— Да уж, он остался бы в «надёжных» руках, бедный Диркхоф! — откликнулась она, и впервые со дня смерти бабушки на её лице мелькнула слабая улыбка. — Глупышка, это ты должна уехать!

Я вскочила и так резко отодвинула свой стул, что он с грохотом упал.

— Я? Куда же? — выдохнула я.

— В город, — прозвучал лаконичный ответ.

Осиянная солнцем вересковая пустошь вокруг меня и величавые шумные дубы над моей головой — всё вдруг куда-то исчезло, а перед глазами возникла ужасная тёмная задняя комната с мокрым, скудным садиком за окном.
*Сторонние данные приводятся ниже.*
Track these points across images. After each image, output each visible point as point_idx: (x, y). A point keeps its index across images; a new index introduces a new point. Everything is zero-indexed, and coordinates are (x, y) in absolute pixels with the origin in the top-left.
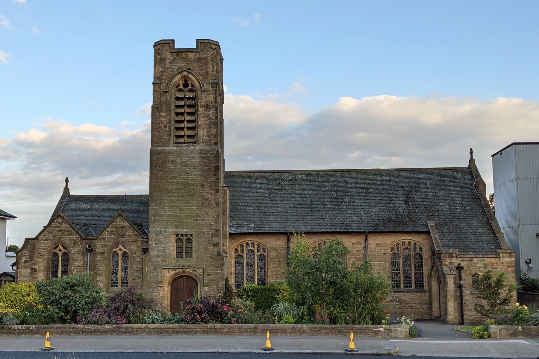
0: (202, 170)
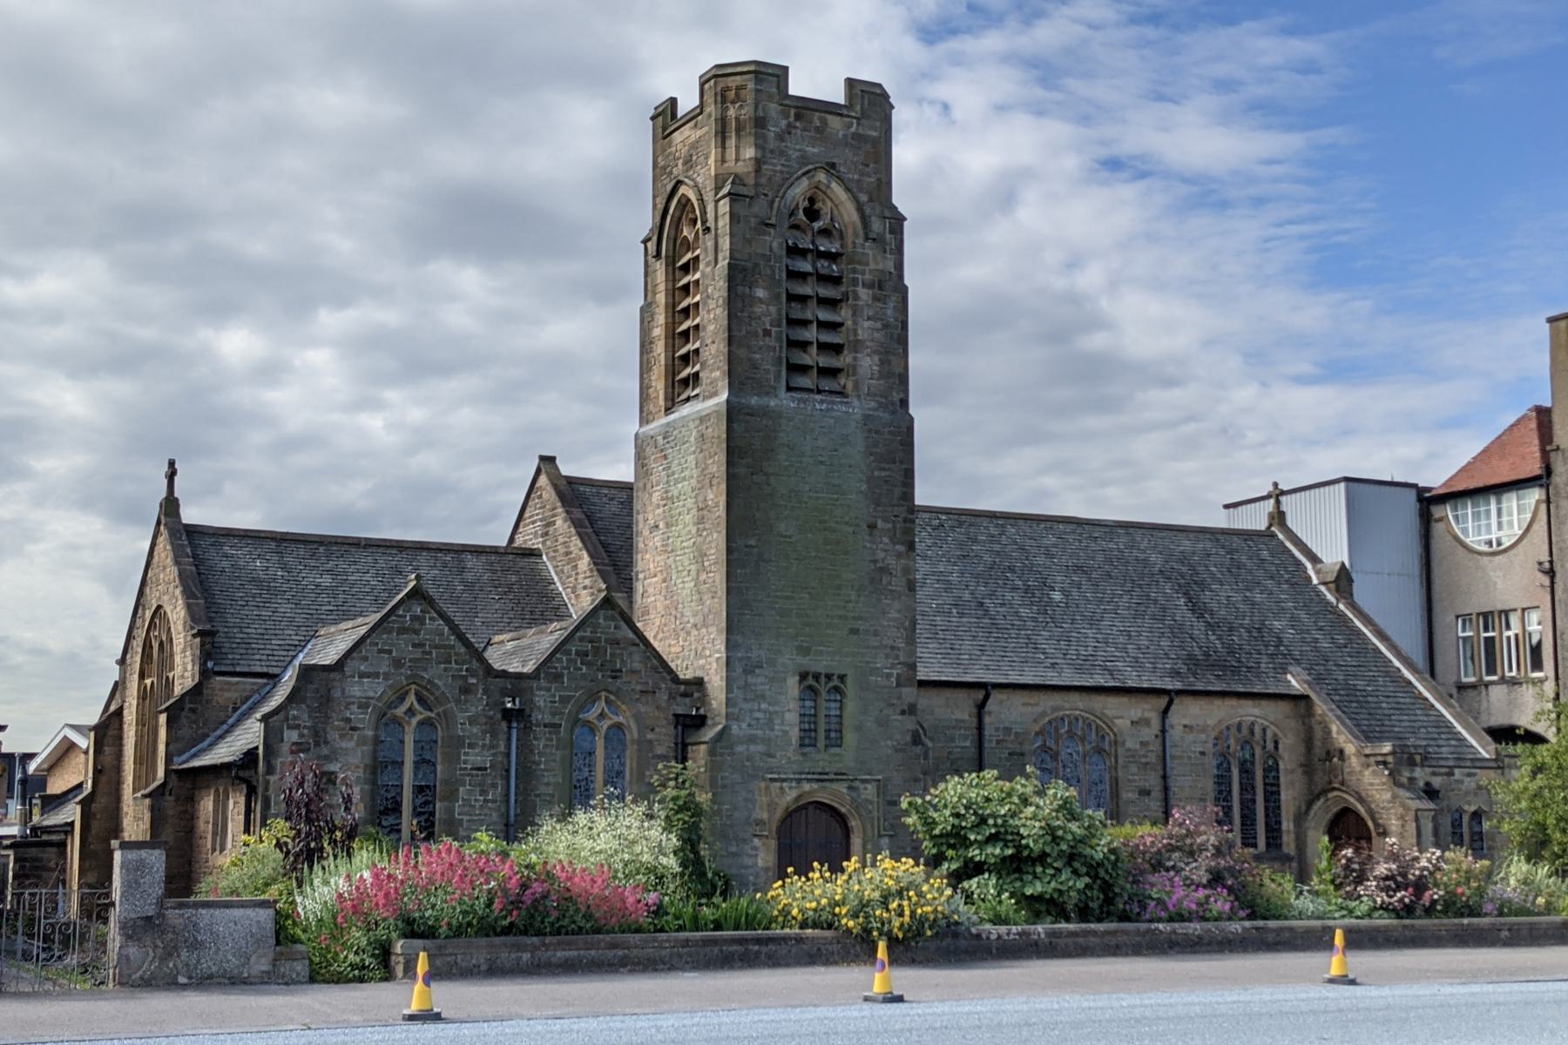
0: (870, 480)
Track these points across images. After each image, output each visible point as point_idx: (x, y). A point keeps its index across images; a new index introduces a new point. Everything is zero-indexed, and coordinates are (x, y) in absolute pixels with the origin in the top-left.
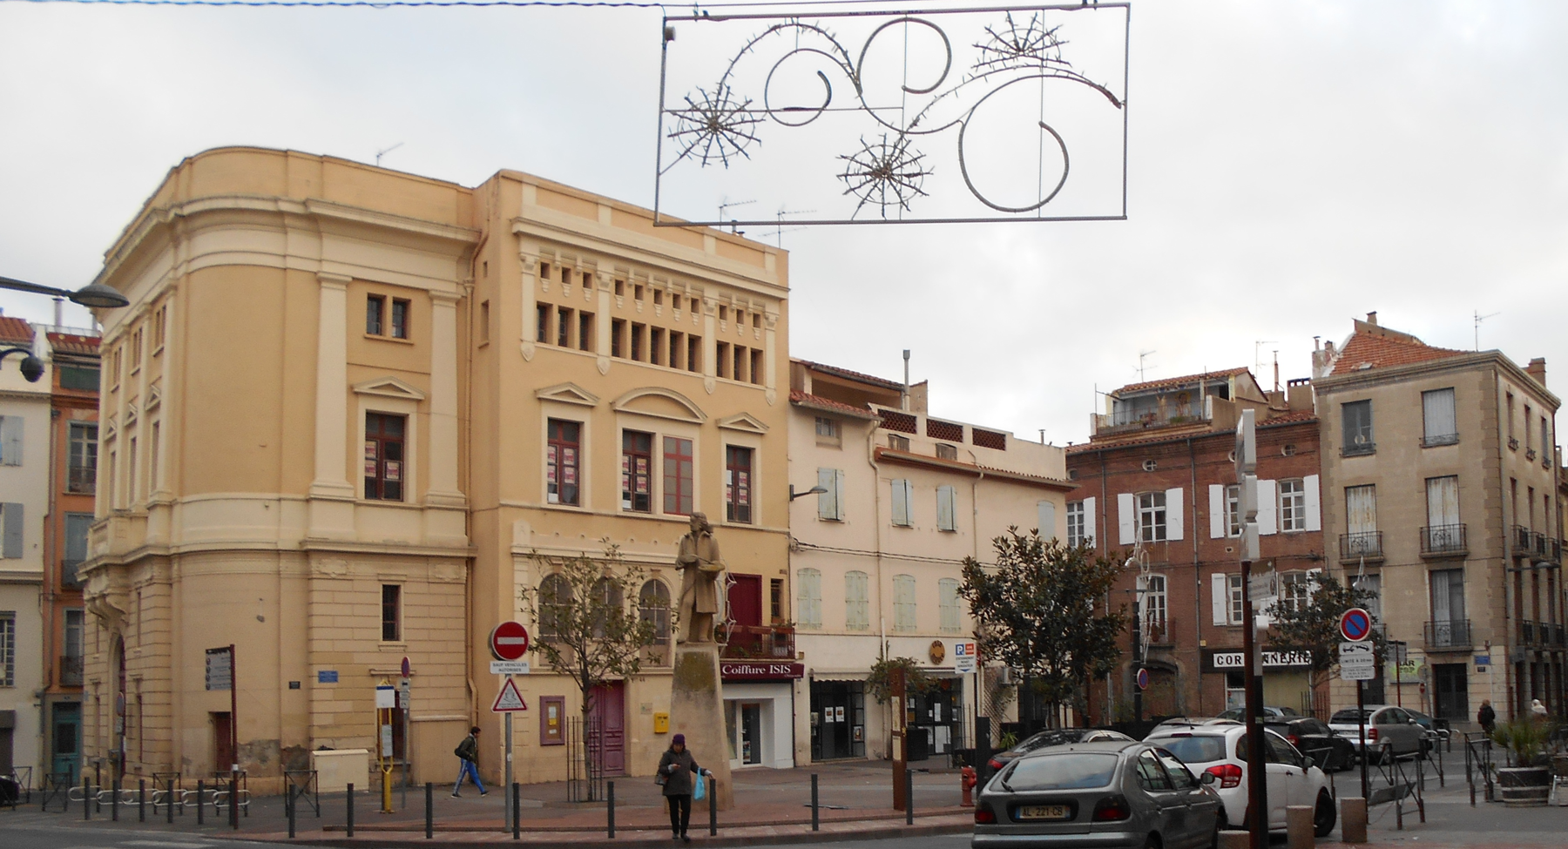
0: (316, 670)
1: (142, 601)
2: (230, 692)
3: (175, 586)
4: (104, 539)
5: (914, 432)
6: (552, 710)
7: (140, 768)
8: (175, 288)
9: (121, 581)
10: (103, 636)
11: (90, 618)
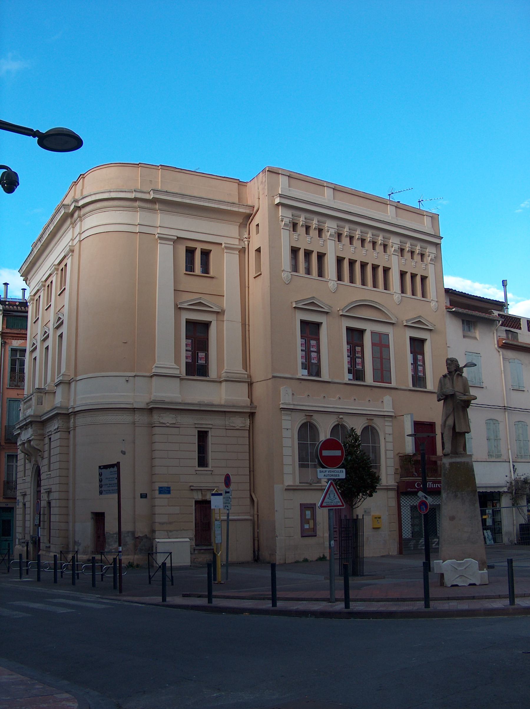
0: (157, 486)
1: (52, 443)
2: (117, 495)
3: (72, 432)
4: (30, 407)
5: (520, 328)
6: (308, 513)
7: (50, 547)
8: (72, 251)
9: (40, 432)
10: (28, 466)
11: (21, 456)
— А зачем мне в город? — выдавила я.

— Учиться.

— Я не поеду, Илзе, так и знай! — решительно объявила я, горько глотая горючие слёзы. — Делай со мной что хочешь, но ты увидишь, что я вцеплюсь в последний момент в ворота!.. Или ты потащишь меня волоком? — Я в отчаянии стала трясти за рукав Хайнца, который застыл столбом, открывши рот. — Слышишь? Я должна уехать!.. Ты стерпишь это, Хайнц?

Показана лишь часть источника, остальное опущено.